▶ Given request 1
In the records, rename "common name" to "vernacular name" throughout the stretch from the line containing "common name: White-vented violetear" through the line containing "genus: Armillaria", and leave everything else unchanged. Give back only those lines.

▶ Text segment
◇ ◇ ◇

TCU Senate to vote Sunday on genocide acknowledgment, university divestment

The Coalition for Palestinian Liberation proposed four resolution drafts to TCU Senate targeting university connections to Israel.


The Joyce Cummings Center is pictured on Feb. 22, 2023.

On Sunday, the Coalition for Palestinian Liberation at Tufts introduced four full-text resolutions to the Tufts Community Union Senate which, if passed, will call on the Office of the President and other senior leadership to acknowledge Israel’s continued assault on Gaza and to end all ties to the country. Senators will vote on finalized versions of all four resolutions at next week’s meeting, just two weeks after the introduction of abstracts on Feb. 18.

“The Coalition for Palestinian Liberation at Tufts has introduced these four TCU Senate resolutions to emphasize the importance of institutional boycott and divestment from Israel at multiple administrative levels,” CPLT wrote in a statement to the Daily. “These resolutions demonstrate that any and all measures that the university and its officials can take to end Tufts’ complicity in Israel’s genocide on Gaza are crucial to the broader goals of the [boycott, divestment and sanctions] movement.”

While resolutions are all based on the shared premise of Israel’s human rights violations, each of the four takes a different approach to cut the university’s ties to the country.

The first, S.24-1, calls on Tufts Global Education to end approval for external study abroad programs in Israel. According to the Global Education website, the school currently approves programs at Ben Gurion University of Negev, Technion Israel Institute of Technology, University of Haifa, Hebrew University of Jerusalem and Tel Aviv University.

S.24-1 “urges Tufts University to end its study abroad programs in Israel indefinitely” and “to

not approve or offer new study abroad programs in Israel.” The resolution, if passed, will solicit a written response from Tufts Global Education within two weeks.

The second, S.24-2, calls for Tufts Dining to end the sale of Sabra, Pillsbury and other products connected to Israel at Tufts. In its proposal, CPLT explained the reasoning behind this request.

“Sabra has documented ties to human rights violations in the Occupied Palestinian

Territories. It is ‘a joint venture between PepsiCo and the Strauss Group, a multinational corporation and Israel’s largest food and beverage company.’ ... The Strauss Group has materially supported the Golani Brigade of the Israel Defense Forces. … Pillsbury, a food manufacturing corporation owned by General Mills, operates a factory in the Atarot Industrial Zone. … The factory has displaced Palestinians and profits off of their land, water, and other resources,’” the resolution reads.

The resolution “urges the Tufts Dining office to stop selling any Israeli products immediately and indefinitely” and requests a written response from Tufts Dining within two weeks.

CPLT’s third resolution, S.24-3, demands that “[University President Sunil Kumar], Deans, and Provosts release a statement both recognizing [and] condemning the Ongoing Genocide in Gaza.” The resolution further calls on the administration to “release a statement apologizing for their previous statements” and “urges the Office of the President and the Deans of the school to hold a public open meeting with the Coalition for Palestinian Liberation at Tufts.”

◇ ◇ ◇

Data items
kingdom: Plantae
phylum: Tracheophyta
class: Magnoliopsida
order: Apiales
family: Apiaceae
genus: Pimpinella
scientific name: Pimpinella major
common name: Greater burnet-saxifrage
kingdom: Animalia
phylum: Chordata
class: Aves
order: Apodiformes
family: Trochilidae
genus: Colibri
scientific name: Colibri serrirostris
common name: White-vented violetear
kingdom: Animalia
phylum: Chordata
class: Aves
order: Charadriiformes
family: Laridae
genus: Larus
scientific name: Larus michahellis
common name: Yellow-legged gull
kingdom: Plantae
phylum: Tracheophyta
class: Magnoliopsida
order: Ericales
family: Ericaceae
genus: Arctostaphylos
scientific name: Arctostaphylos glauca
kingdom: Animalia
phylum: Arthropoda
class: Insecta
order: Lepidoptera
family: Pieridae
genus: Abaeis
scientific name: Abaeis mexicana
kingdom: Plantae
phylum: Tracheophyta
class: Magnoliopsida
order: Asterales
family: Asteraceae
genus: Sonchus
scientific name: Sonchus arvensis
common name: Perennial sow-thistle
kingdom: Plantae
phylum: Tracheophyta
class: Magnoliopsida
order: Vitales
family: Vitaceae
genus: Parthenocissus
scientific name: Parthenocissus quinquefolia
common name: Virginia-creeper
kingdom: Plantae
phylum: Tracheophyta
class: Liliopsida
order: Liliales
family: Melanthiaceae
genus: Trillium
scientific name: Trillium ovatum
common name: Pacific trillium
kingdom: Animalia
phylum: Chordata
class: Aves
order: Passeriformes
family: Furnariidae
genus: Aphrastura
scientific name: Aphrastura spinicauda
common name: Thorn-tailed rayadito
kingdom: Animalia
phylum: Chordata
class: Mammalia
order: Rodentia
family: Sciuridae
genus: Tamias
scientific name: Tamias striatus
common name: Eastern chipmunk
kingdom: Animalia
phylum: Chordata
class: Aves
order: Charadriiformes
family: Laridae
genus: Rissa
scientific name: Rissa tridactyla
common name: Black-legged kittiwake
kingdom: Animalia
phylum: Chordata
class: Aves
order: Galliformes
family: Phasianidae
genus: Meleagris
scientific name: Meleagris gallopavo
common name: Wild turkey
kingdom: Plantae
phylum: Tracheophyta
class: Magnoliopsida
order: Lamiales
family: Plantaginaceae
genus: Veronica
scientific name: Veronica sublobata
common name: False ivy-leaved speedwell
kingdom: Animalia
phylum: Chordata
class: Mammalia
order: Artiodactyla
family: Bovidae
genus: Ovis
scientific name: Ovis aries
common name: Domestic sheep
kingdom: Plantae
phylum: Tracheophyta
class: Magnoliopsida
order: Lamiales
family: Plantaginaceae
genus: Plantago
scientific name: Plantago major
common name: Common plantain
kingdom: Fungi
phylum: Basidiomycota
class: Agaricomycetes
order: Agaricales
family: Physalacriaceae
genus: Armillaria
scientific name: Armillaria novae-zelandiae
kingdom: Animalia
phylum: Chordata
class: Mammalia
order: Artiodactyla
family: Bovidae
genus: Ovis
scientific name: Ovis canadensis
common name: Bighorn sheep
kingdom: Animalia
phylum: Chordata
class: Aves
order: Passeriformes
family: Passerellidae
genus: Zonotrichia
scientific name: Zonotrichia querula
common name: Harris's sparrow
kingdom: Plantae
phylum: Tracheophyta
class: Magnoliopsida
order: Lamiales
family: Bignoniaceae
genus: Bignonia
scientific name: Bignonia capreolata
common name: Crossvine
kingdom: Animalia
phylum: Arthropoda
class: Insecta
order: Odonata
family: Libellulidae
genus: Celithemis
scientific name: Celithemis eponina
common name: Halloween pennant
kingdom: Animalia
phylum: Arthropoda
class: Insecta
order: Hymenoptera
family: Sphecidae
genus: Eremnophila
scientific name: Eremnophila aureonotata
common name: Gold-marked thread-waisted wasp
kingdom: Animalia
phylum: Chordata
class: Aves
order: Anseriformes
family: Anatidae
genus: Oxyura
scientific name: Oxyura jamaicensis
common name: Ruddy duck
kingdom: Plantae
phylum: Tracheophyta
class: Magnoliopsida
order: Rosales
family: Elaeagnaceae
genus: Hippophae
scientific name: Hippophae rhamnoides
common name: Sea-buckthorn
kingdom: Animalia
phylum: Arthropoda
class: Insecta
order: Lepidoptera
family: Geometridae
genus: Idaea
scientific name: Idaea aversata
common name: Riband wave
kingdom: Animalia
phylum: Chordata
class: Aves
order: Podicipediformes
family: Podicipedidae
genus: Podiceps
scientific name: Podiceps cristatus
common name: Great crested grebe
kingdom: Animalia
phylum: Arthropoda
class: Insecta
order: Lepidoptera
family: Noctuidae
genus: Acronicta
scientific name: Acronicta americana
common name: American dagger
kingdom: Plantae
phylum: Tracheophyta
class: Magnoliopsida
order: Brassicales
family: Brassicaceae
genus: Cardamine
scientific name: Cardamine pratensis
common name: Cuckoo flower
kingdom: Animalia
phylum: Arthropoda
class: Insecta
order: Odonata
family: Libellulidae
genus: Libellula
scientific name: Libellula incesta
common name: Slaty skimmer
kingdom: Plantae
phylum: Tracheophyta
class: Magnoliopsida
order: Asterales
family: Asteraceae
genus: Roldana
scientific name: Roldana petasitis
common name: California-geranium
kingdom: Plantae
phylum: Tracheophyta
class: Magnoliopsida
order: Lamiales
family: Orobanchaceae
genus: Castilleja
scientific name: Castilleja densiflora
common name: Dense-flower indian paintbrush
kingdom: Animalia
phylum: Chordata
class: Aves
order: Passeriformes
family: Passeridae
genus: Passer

◇ ◇ ◇

▶ Given request 2
Carry the news report on the TCU Senate resolutions forward from its last sentence.

▶ Right answer 1
vernacular name: White-vented violetear
kingdom: Animalia
phylum: Chordata
class: Aves
order: Charadriiformes
family: Laridae
genus: Larus
scientific name: Larus michahellis
vernacular name: Yellow-legged gull
kingdom: Plantae
phylum: Tracheophyta
class: Magnoliopsida
order: Ericales
family: Ericaceae
genus: Arctostaphylos
scientific name: Arctostaphylos glauca
kingdom: Animalia
phylum: Arthropoda
class: Insecta
order: Lepidoptera
family: Pieridae
genus: Abaeis
scientific name: Abaeis mexicana
kingdom: Plantae
phylum: Tracheophyta
class: Magnoliopsida
order: Asterales
family: Asteraceae
genus: Sonchus
scientific name: Sonchus arvensis
vernacular name: Perennial sow-thistle
kingdom: Plantae
phylum: Tracheophyta
class: Magnoliopsida
order: Vitales
family: Vitaceae
genus: Parthenocissus
scientific name: Parthenocissus quinquefolia
vernacular name: Virginia-creeper
kingdom: Plantae
phylum: Tracheophyta
class: Liliopsida
order: Liliales
family: Melanthiaceae
genus: Trillium
scientific name: Trillium ovatum
vernacular name: Pacific trillium
kingdom: Animalia
phylum: Chordata
class: Aves
order: Passeriformes
family: Furnariidae
genus: Aphrastura
scientific name: Aphrastura spinicauda
vernacular name: Thorn-tailed rayadito
kingdom: Animalia
phylum: Chordata
class: Mammalia
order: Rodentia
family: Sciuridae
genus: Tamias
scientific name: Tamias striatus
vernacular name: Eastern chipmunk
kingdom: Animalia
phylum: Chordata
class: Aves
order: Charadriiformes
family: Laridae
genus: Rissa
scientific name: Rissa tridactyla
vernacular name: Black-legged kittiwake
kingdom: Animalia
phylum: Chordata
class: Aves
order: Galliformes
family: Phasianidae
genus: Meleagris
scientific name: Meleagris gallopavo
vernacular name: Wild turkey
kingdom: Plantae
phylum: Tracheophyta
class: Magnoliopsida
order: Lamiales
family: Plantaginaceae
genus: Veronica
scientific name: Veronica sublobata
vernacular name: False ivy-leaved speedwell
kingdom: Animalia
phylum: Chordata
class: Mammalia
order: Artiodactyla
family: Bovidae
genus: Ovis
scientific name: Ovis aries
vernacular name: Domestic sheep
kingdom: Plantae
phylum: Tracheophyta
class: Magnoliopsida
order: Lamiales
family: Plantaginaceae
genus: Plantago
scientific name: Plantago major
vernacular name: Common plantain
kingdom: Fungi
phylum: Basidiomycota
class: Agaricomycetes
order: Agaricales
family: Physalacriaceae
genus: Armillaria

▶ Right answer 2
The resolution asserts that the “Tufts Administration and President have made several biased statements in the Fall semester of 2023 about the ongoing genocide, under the name of ‘Israel-Hamas War.’” Last semester, the university put out several emails addressing the conflict, and Kumar released a video message on campus discourse at the beginning of the spring semester.

In this resolution, the coalition requests a written response from the university president, deans and provosts within two weeks.

The final resolution, S.24-4, takes specific aim at the school’s investment portfolio.

S.24-4 “urges the Tufts University investment office to immediately disclose all investments, with emphasis on any and all direct and indirect investments in companies based in or which profit from partnership with Israel.” The resolution urges the university “to divest from Israeli Companies [and] to divest from companies invested in Israeli Apartheid and with ties to Israel.”

S.24-4, as well as S.24-3, cite a TCU Senate resolution passed in 2017, titled “A Resolution Calling for Tufts University to End Investments in The Israeli Occupation.” Despite this, the university has continually reiterated its opposition to the BDS movement and has not publicly shared its full investment portfolio.

“With Tufts continuing to not comply with this resolution, we reiterate that it is more important than ever that we do not invest in companies that provide weapons to Israel, or any Israeli companies that are built on stolen Palestinian land,” CPLT wrote in the S.24-4 abstract. “Many groups on campus have expressed concern over the Administration’s refusal to disclose what investments they hold in Israel and companies tied to it. We are also concerned about other investments that Tufts holds, which do not comply with their ‘Anti-racist’ promise, and, in this sense, we are asking for the investment office to disclose all the investments they have so that all students are made aware of where tuition dollars are spent.”

Both S.24-3 and S.24-4 also reference Tufts’ divestment from South Africa during apartheid, in response to student and faculty activism.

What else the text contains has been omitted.